I love pounding down the dirty stairs of Olney terminal and into the smelly and crowded interior, weaving past panhandlers and people handing out religious pamphlets. I get to the platform, and wait for the train surrouded by dozens of people. For a moment, I like to lose my individuality, just become a face in the crowd, a crowd of black and white and hispanic and asian faces, some with heads ducked into newspapers, some with their eyes closed, catching up on lost sleep, some staring defiantly into space with the noncommital, anonymous expression you learn after living in a large city for a while.
I am crowded and pushed into the subway, too late to get a seat. I've always rode during off-peak hours, so this crush is rather new. Nearly everyone gets off at Girard (I imagine to catch the local train to other stops), so I get a seat. I ride to the end of the line, Market Street, and get off and walk to Jeweler's Row on Sansom Street. I get to Hagstoz and Sons, a jewelers' supply place. I quickly select a saw frame, some wax files and large metal file. While the cashier is ringing up the purchases, he holds up the metal file.

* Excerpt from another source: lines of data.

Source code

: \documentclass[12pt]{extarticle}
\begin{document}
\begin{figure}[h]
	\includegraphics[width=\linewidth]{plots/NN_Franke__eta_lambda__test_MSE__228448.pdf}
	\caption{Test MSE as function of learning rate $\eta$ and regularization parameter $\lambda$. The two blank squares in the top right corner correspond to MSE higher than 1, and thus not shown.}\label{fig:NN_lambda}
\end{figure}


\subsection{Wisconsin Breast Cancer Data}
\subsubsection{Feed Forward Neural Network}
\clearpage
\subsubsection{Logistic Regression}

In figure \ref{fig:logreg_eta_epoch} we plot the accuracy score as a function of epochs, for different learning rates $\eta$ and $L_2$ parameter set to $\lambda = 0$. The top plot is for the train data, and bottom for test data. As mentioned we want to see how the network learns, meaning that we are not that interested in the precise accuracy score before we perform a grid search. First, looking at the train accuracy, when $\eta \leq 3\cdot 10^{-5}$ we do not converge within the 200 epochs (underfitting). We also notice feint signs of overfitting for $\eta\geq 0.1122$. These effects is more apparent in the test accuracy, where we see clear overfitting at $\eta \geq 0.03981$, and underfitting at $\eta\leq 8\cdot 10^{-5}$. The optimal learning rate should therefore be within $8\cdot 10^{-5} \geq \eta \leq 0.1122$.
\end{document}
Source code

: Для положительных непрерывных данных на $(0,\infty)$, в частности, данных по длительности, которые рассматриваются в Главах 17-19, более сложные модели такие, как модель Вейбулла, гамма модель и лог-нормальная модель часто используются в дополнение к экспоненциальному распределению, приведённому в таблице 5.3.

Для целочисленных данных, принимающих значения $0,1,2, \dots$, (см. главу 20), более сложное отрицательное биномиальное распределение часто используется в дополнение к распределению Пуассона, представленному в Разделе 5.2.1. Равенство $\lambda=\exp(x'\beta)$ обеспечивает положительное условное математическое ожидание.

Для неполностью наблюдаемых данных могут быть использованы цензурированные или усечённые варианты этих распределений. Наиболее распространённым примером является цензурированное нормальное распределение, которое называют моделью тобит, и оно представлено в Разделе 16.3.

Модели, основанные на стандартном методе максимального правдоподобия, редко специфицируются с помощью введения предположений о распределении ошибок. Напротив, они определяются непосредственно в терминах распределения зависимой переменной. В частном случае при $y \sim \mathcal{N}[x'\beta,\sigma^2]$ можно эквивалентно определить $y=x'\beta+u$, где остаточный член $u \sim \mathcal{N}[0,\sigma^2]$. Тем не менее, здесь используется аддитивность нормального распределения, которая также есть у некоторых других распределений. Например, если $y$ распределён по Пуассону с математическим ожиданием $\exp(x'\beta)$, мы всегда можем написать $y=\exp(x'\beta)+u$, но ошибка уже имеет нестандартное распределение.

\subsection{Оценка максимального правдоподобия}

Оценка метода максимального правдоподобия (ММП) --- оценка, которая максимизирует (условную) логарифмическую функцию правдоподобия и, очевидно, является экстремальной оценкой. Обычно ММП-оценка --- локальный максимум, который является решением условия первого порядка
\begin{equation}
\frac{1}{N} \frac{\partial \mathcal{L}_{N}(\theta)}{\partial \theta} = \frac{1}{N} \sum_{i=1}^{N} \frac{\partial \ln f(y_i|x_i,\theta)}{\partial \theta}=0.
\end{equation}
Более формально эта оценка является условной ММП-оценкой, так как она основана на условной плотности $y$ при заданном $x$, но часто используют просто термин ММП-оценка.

"Do you know this Vulcanite file is $26.50?"
I must have blanched. "Ok...then forget it..." I feel like a major ass.
A few seconds later he holds up the set of wax files. "This is $25," waiting for my response.
I felt like even more of an ass. I slunk out of there with just the saw frame, feeling like an amateur, an idiot, a dork. I'm beginning to think jewlery and metals = humilation + intimidation (and you thought I wasn't good at math).
Next was to Pearl. I got there right as it opened, got a gallon of turpenoid. No interesting anecdotes there, except they wouldn't take my coupon because my total was under $25. Bah.
I had to go to Utrecht next, so I decided to walk through part of Olde City (which is the part of Philadelphia that is, duh, the oldest, where there's all the boring historical buildings, Independence Hall, the Liberty Bell, yadda yadda yadda). I cursed myself for not bringing my camera, because some of the buildings (mostly duplexs and apartments now) are SO beautiful. It's a really ritzy area, very upper crust, but has a nice kind of bobo atmosphere (that's bougeoise bohemian, for those of you pop culturally unaware).
The day had started out cloudy and kind of damp, but it got better as the day progressed, the sun peeking out from time to time. I neared Broad and passed the University of the Arts, mingled with the throngs of kids going from class to class, and watched the dance classes for a few minutes (the windows are facing the street). I felt oddly out of place, again...everyone had dyed hair, pierced body parts, and was dressed in a variety of colorful clothing. Me, I was just a rather dumpy looking girl in a long grey coat.
Once in Utrecht, I pretty much sealed my fate as far as this next painting is concerned. The stretchers I selected were 68 inches and 44 inches. As in, taller than me. I am going to paint a painting TALLER THAN ME. I don't know what I was thinking as I brought them up to the cashier and shelled out my hard earned money for them. I have a huge challenge to meet by doing this painting. It's almost twice the size of the one I did before, I would hazard to say.
I'm planning on painting my bathroom. Now before you think, "A bathroom? How boring!", just think about a bathroom. Tile. Shiny curvy metal parts. Smooth white porcelain. The possible reflection of mirrors and windows. Whoohoo!
I hauled these huge stretchers home, taking great care not to hit any of my fellow subway passengers. Fortunately, the car wasn't crowded (the morning rush was long over, it was about 11 am by now). I leaned my head back against the wall, suddenly very tired. I felt the train lurch and began to gather speed, the sound of the rails and the blast of the train's horn filled my ears until I couldn't hear anything else.